Healthy Communities Board of Directors member Jim Nelson, Fort Atkinson, said Tuesday the cooperative has been working for more than a year to figure out the opportunities, and put together a partnership with an insurance company.

"Things started to come together in the last nine months," Nelson said.

Because HCC is a chamber-based organization, participants in its insurance program must be a member of a chambers of commerce that endorses HCC. Participating chambers of commerce include, Beloit, Brodhead, Delavan, East Troy, Evansville, Fort Atkinson, Jefferson, Milton, Monroe and Whitewater. Any business, small or large, is eligible to participate, even sole proprietors, including agricultural producers.

According to the U.S. Small Business Administration, insurers of small health plans have higher administrative expenses than those insuring larger group plans, and employees at small companies are less likely to have coverage than employees at larger companies.
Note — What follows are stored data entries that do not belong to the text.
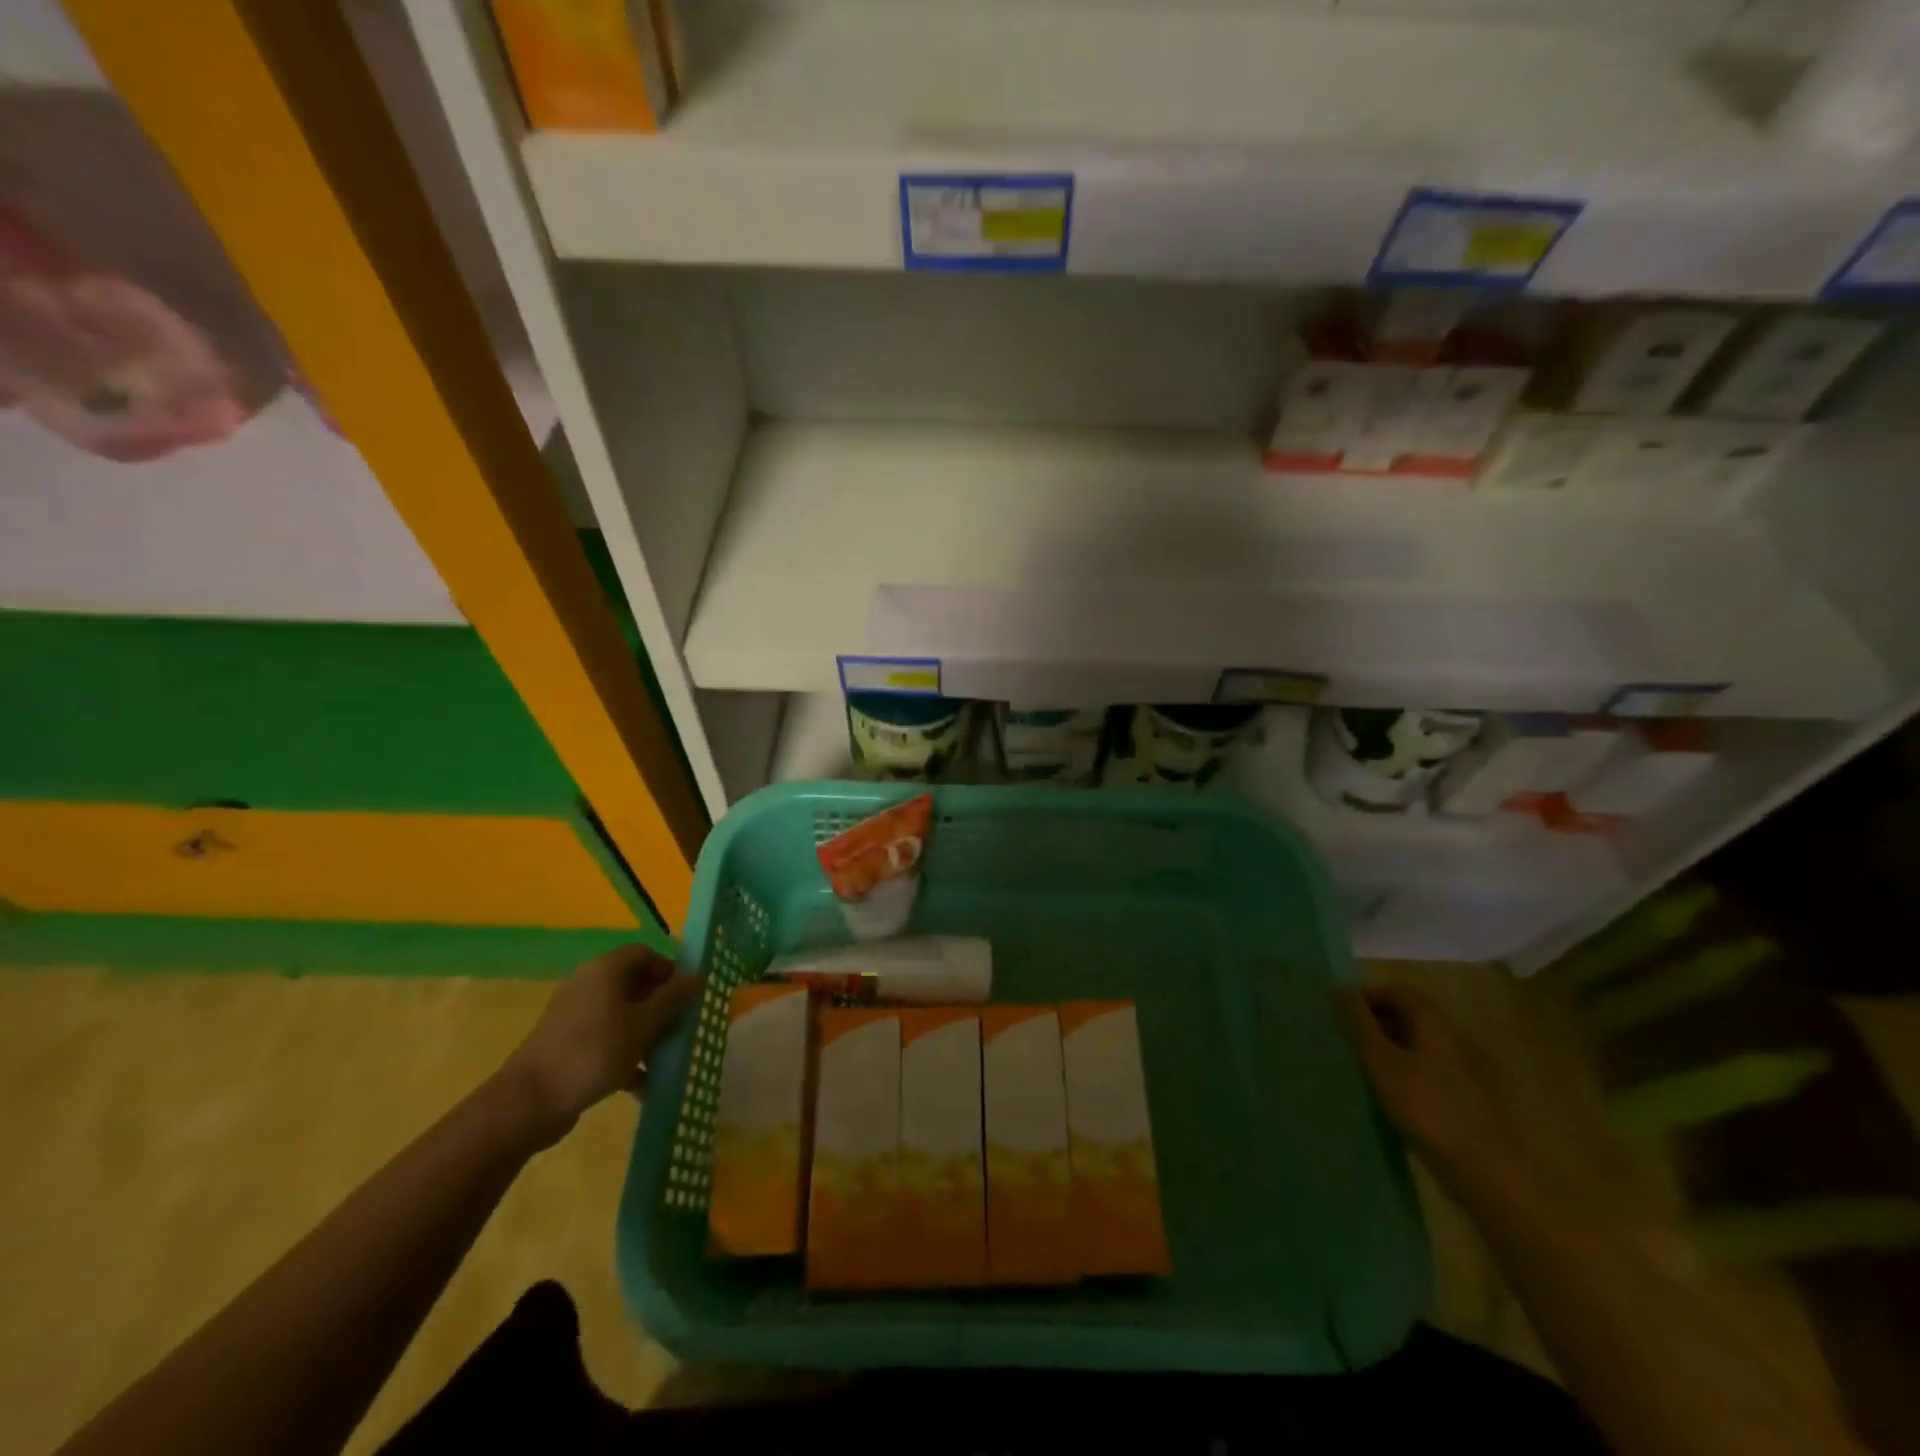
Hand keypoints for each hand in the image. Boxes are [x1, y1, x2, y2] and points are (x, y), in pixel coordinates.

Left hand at [500, 945, 701, 1148]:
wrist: (529, 1101)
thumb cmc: (594, 1051)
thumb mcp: (644, 1025)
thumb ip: (674, 999)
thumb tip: (698, 975)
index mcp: (606, 970)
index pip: (645, 953)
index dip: (669, 970)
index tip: (687, 996)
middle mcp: (589, 985)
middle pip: (634, 985)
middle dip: (661, 1006)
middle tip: (681, 1028)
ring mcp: (575, 1016)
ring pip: (622, 1016)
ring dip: (646, 1034)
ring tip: (666, 1059)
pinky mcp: (567, 1045)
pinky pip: (606, 1040)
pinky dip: (625, 1056)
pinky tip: (642, 1084)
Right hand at [1334, 984, 1523, 1199]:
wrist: (1485, 1170)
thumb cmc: (1425, 1107)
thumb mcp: (1380, 1061)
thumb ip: (1358, 1022)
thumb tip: (1338, 987)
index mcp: (1435, 1022)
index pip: (1395, 991)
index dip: (1365, 997)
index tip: (1337, 1015)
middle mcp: (1456, 1036)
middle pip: (1410, 1015)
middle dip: (1376, 1022)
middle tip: (1346, 1040)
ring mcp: (1468, 1067)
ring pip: (1420, 1043)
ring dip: (1390, 1047)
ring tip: (1363, 1067)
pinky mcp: (1471, 1096)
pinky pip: (1431, 1068)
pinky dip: (1407, 1069)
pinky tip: (1392, 1093)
"We need to have in excess of 1000 participants to make the pool work best, for a rate that would make sense and be a big enough risk pool - 1,000 seemed to be the magical number," Nelson said.

Monroe's Chamber of Commerce has over 200 people, while Brodhead's Chamber has 74 members, according to its chamber's spokeswoman Nancy Southerland.
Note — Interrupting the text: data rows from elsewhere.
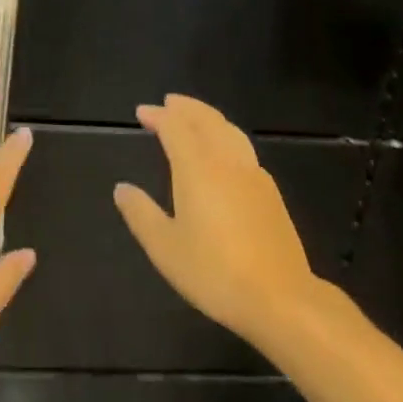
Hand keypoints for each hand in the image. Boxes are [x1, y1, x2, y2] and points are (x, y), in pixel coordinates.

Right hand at [114, 94, 314, 351]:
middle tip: (168, 103)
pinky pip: (243, 148)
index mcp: (197, 169)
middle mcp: (227, 162)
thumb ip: (141, 213)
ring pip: (230, 131)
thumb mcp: (164, 247)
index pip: (176, 128)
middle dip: (186, 108)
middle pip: (207, 120)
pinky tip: (224, 152)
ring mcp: (253, 175)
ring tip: (195, 117)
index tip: (142, 112)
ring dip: (208, 117)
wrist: (280, 298)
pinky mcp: (270, 193)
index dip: (158, 116)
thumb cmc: (214, 272)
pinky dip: (226, 136)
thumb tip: (122, 188)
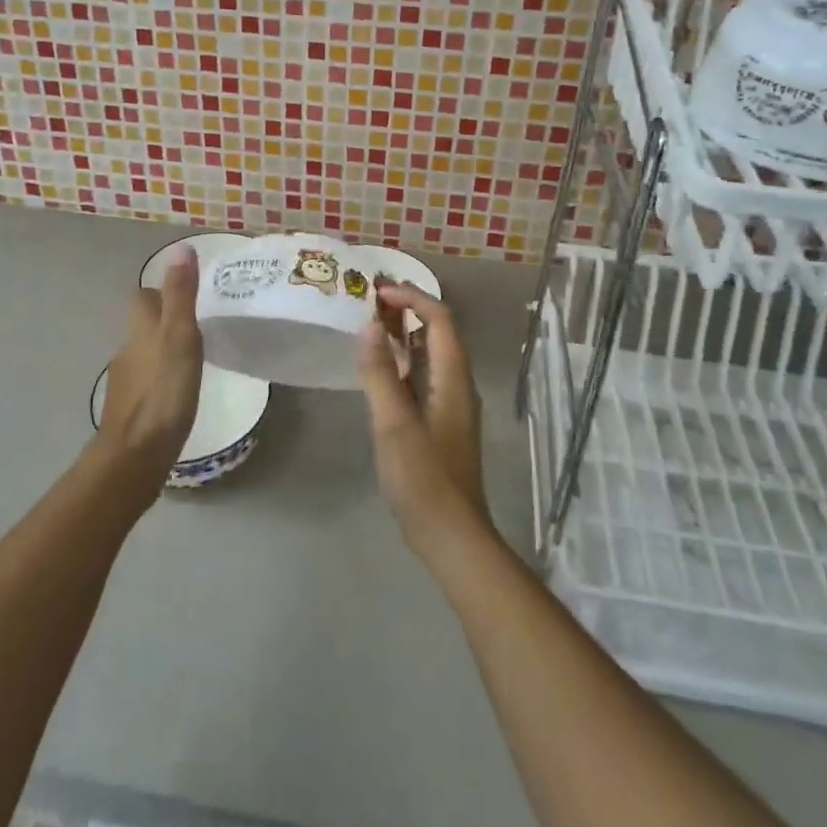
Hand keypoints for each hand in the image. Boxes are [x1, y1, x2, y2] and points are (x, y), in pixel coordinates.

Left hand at [96, 248, 202, 498]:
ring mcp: (125, 383)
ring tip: (192, 359)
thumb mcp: (181, 337)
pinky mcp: (129, 411)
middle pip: (142, 326)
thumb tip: (181, 249)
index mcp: (140, 330)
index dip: (161, 291)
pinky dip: (160, 381)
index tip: (185, 294)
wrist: (134, 456)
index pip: (143, 297)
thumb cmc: (163, 392)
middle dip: (163, 322)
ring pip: (144, 355)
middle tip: (196, 326)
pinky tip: (178, 393)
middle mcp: (127, 351)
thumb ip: (181, 295)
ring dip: (162, 352)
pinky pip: (145, 384)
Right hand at [356, 282, 491, 552]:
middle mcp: (457, 384)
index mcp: (453, 379)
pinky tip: (382, 368)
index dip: (412, 298)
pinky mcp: (441, 423)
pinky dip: (404, 360)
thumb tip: (369, 326)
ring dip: (406, 334)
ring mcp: (451, 405)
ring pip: (431, 354)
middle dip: (408, 309)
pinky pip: (424, 376)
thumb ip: (380, 373)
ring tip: (372, 323)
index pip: (440, 320)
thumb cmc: (423, 478)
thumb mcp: (394, 424)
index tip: (377, 291)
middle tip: (370, 299)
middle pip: (438, 332)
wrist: (451, 535)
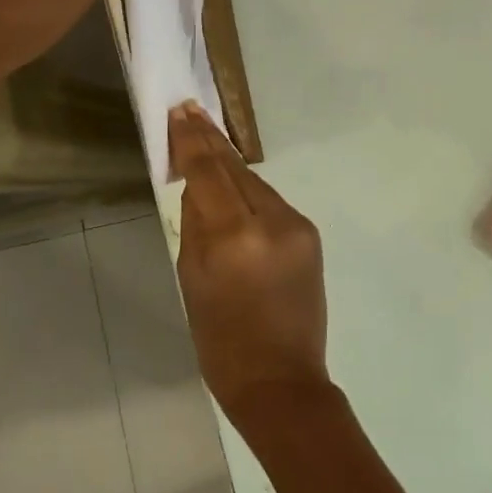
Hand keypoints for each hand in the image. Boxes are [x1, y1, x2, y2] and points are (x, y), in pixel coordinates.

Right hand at [169, 103, 330, 424]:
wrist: (282, 382)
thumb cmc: (221, 342)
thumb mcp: (192, 281)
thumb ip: (196, 225)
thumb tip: (197, 185)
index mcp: (235, 237)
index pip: (209, 172)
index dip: (192, 140)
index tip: (180, 111)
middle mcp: (272, 222)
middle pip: (235, 169)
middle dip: (211, 140)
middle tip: (190, 111)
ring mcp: (298, 227)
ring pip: (255, 183)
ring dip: (230, 168)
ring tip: (206, 144)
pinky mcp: (311, 235)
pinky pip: (272, 204)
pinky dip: (250, 195)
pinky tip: (234, 192)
The health and wellness plans provided by WPS will give even small businesses preferred insurance rates and wellness programs not available in the traditional market, according to HCC Board president Jacki Seversen of Schwartz & Shea Insurance, Inc. in Janesville.

The wellness program WPS provides, could help address one of the primary principles of the cooperative, to help employees identify risk factors and health issues, and to educate and help motivate individuals to make healthier choices.

The wellness component was one of the critical items of the WPS program, one that many of Monroe's chamber members were interested in having.

"If they can keep their employees healthier, it keep the rates down," Christopher said.

Starting in August, chambers of commerce and insurance agents in individual communities will be educated on the new health insurance and application process, and going over the different plan options available to members.

Nelson said the cooperative will start taking applications in October, and end acceptance in December, once the rates have been secured and it is clear what the price of benefits are.

Regional health fairs will conduct health risk assessments and provide resources for engaging employees in wellness. The Healthy Communities Cooperative targeted January 1, 2010, as the coverage effective date.